Despite the name, these vegetables are neither from Jerusalem, nor are they true artichokes. Instead, they are tubers, with a good nutrition profile (B vitamins, potassium, niacin and iron), related to sunflowers. The tubers have a nutty, rather sweet, flavour and can be eaten raw or cooked.

If you grow your own food, they are remarkably easy to grow. Indeed, if you’re not careful they could actually become something of a weed. That’s rather what you would expect, given the notes above about their ability to thrive even in low quality growing habitats. It’s one of the survivors of the plant world. 

They’re in season between October and March. 

Flavour-wise, they go with a wide range of dishes.

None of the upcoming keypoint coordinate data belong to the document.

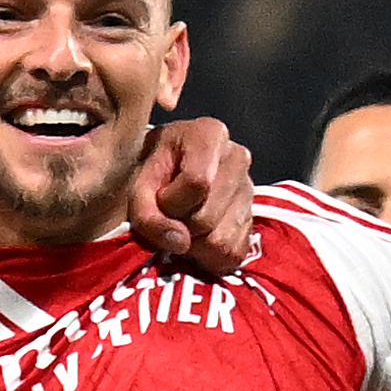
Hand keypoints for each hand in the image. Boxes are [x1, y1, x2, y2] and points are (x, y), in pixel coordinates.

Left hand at [127, 115, 259, 274]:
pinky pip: (233, 252)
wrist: (163, 178)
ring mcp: (249, 189)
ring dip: (194, 244)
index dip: (171, 202)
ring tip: (183, 224)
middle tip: (170, 215)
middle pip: (207, 217)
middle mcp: (237, 157)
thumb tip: (181, 242)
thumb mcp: (137, 188)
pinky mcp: (253, 220)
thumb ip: (148, 215)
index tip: (159, 199)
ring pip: (220, 241)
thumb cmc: (149, 176)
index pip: (197, 182)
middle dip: (181, 225)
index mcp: (209, 134)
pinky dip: (209, 255)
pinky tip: (197, 237)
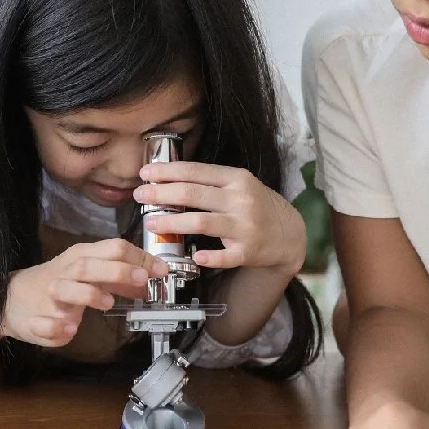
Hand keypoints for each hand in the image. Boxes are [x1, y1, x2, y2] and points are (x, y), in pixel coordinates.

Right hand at [2, 238, 167, 346]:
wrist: (11, 298)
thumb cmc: (58, 283)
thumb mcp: (91, 273)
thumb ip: (120, 277)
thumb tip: (150, 279)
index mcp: (81, 257)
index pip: (112, 248)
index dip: (139, 258)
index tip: (161, 271)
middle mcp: (66, 272)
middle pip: (89, 265)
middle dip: (118, 270)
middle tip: (142, 279)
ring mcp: (50, 296)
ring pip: (67, 288)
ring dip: (89, 294)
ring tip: (108, 303)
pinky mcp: (37, 320)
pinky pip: (45, 323)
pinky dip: (57, 326)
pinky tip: (69, 329)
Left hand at [136, 161, 306, 273]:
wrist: (289, 233)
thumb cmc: (255, 206)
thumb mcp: (238, 185)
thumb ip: (209, 182)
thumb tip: (167, 179)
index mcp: (236, 179)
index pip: (195, 171)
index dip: (167, 171)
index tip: (144, 173)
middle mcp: (241, 200)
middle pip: (193, 195)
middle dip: (161, 194)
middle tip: (139, 196)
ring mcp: (245, 227)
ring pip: (202, 222)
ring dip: (172, 222)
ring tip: (151, 223)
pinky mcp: (249, 252)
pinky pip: (226, 256)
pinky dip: (210, 257)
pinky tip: (195, 258)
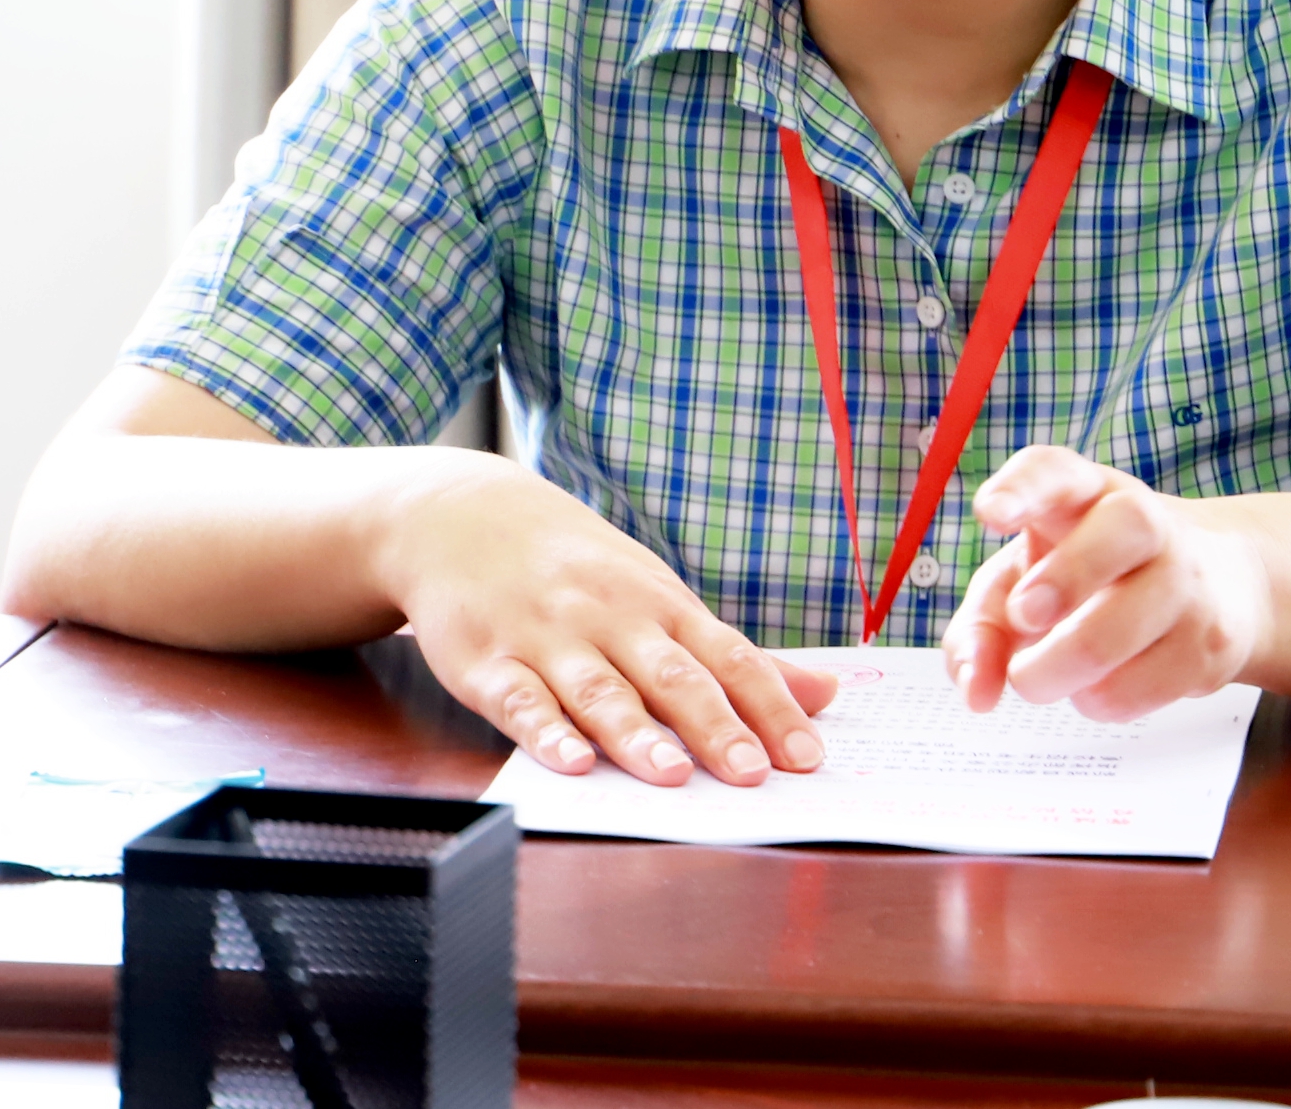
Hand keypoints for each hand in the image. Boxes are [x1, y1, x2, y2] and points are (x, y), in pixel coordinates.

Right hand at [379, 457, 835, 786]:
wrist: (464, 516)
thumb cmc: (578, 571)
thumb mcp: (658, 596)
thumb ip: (733, 657)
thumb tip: (827, 694)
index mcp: (663, 605)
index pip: (730, 659)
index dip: (770, 708)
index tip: (806, 757)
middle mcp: (612, 619)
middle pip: (672, 677)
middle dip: (715, 727)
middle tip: (753, 775)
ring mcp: (548, 638)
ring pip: (600, 691)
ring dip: (637, 734)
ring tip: (672, 774)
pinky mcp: (487, 662)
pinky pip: (520, 701)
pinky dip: (546, 732)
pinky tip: (572, 763)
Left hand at [943, 446, 1271, 719]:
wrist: (1216, 588)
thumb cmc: (1091, 580)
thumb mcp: (1025, 582)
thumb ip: (981, 628)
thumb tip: (975, 690)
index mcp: (1084, 493)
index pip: (1056, 470)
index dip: (1022, 488)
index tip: (991, 513)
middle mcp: (1144, 522)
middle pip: (1124, 528)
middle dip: (1065, 577)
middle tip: (1023, 617)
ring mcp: (1186, 582)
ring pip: (1119, 631)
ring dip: (1056, 672)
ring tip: (1041, 674)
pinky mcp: (1208, 644)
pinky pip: (1138, 689)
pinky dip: (1097, 700)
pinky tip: (1097, 683)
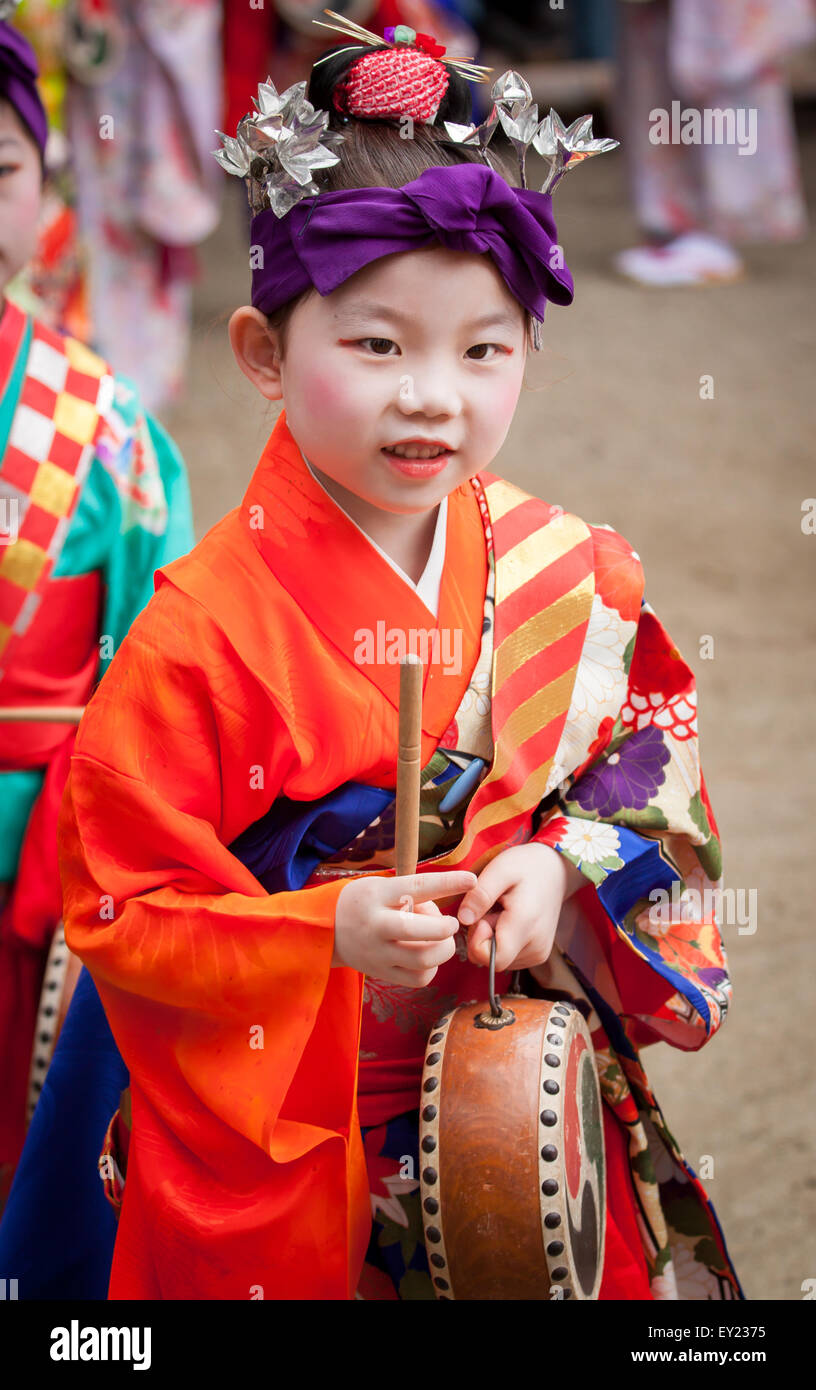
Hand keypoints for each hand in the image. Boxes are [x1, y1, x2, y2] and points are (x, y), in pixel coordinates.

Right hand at [333, 870, 476, 986]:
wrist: (328, 932)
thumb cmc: (364, 903)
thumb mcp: (380, 886)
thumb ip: (411, 894)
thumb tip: (441, 910)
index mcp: (377, 895)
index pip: (416, 887)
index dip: (447, 883)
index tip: (471, 880)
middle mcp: (375, 925)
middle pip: (415, 930)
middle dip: (442, 928)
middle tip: (451, 924)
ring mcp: (378, 953)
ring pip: (422, 960)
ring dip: (442, 949)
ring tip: (438, 940)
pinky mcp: (382, 974)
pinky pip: (419, 978)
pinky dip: (432, 967)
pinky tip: (427, 955)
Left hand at [456, 844, 583, 970]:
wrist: (555, 871)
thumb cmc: (525, 866)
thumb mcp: (500, 870)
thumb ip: (480, 894)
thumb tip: (464, 920)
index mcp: (526, 924)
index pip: (493, 960)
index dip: (477, 941)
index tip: (481, 916)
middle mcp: (536, 946)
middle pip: (492, 960)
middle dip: (482, 937)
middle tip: (491, 909)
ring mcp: (538, 953)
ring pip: (498, 960)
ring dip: (491, 939)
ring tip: (502, 912)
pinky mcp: (538, 955)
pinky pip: (507, 958)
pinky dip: (501, 941)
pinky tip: (508, 920)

They can be the star of a dish, e.g. a soup or a risotto, or they can pair well with red meats or game. They can go with some of the meatier fish such as halibut or turbot, and they love mushrooms and all sorts of herbs and spices.

Once you peel Jerusalem Artichokes before cooking, you need to keep them in acidulated water to prevent them from going brown. Some people prefer to peel them after cooking, since it can be easier. You don’t actually need to peel them at all, as the peels are perfectly edible, albeit not necessarily the best aesthetic experience.

Buying

Look for smooth and unblemished tubers. They are naturally bumpy, although farmers are trying to breed this out of the newer varieties. Avoid tubers with wrinkled skins or soft spots, or that have signs of sprouting. The tubers bruise easily, so look carefully at what you’re buying for damage.

Storing

Once you’ve bought them (or dug them up) keep them in a cool, dark, dry and well-ventilated place. If they’re fresh when you get them, they’ll keep that way for two to three weeks. Once you’ve cooked them, you can keep them for a couple of days in the fridge, but they don’t freeze well.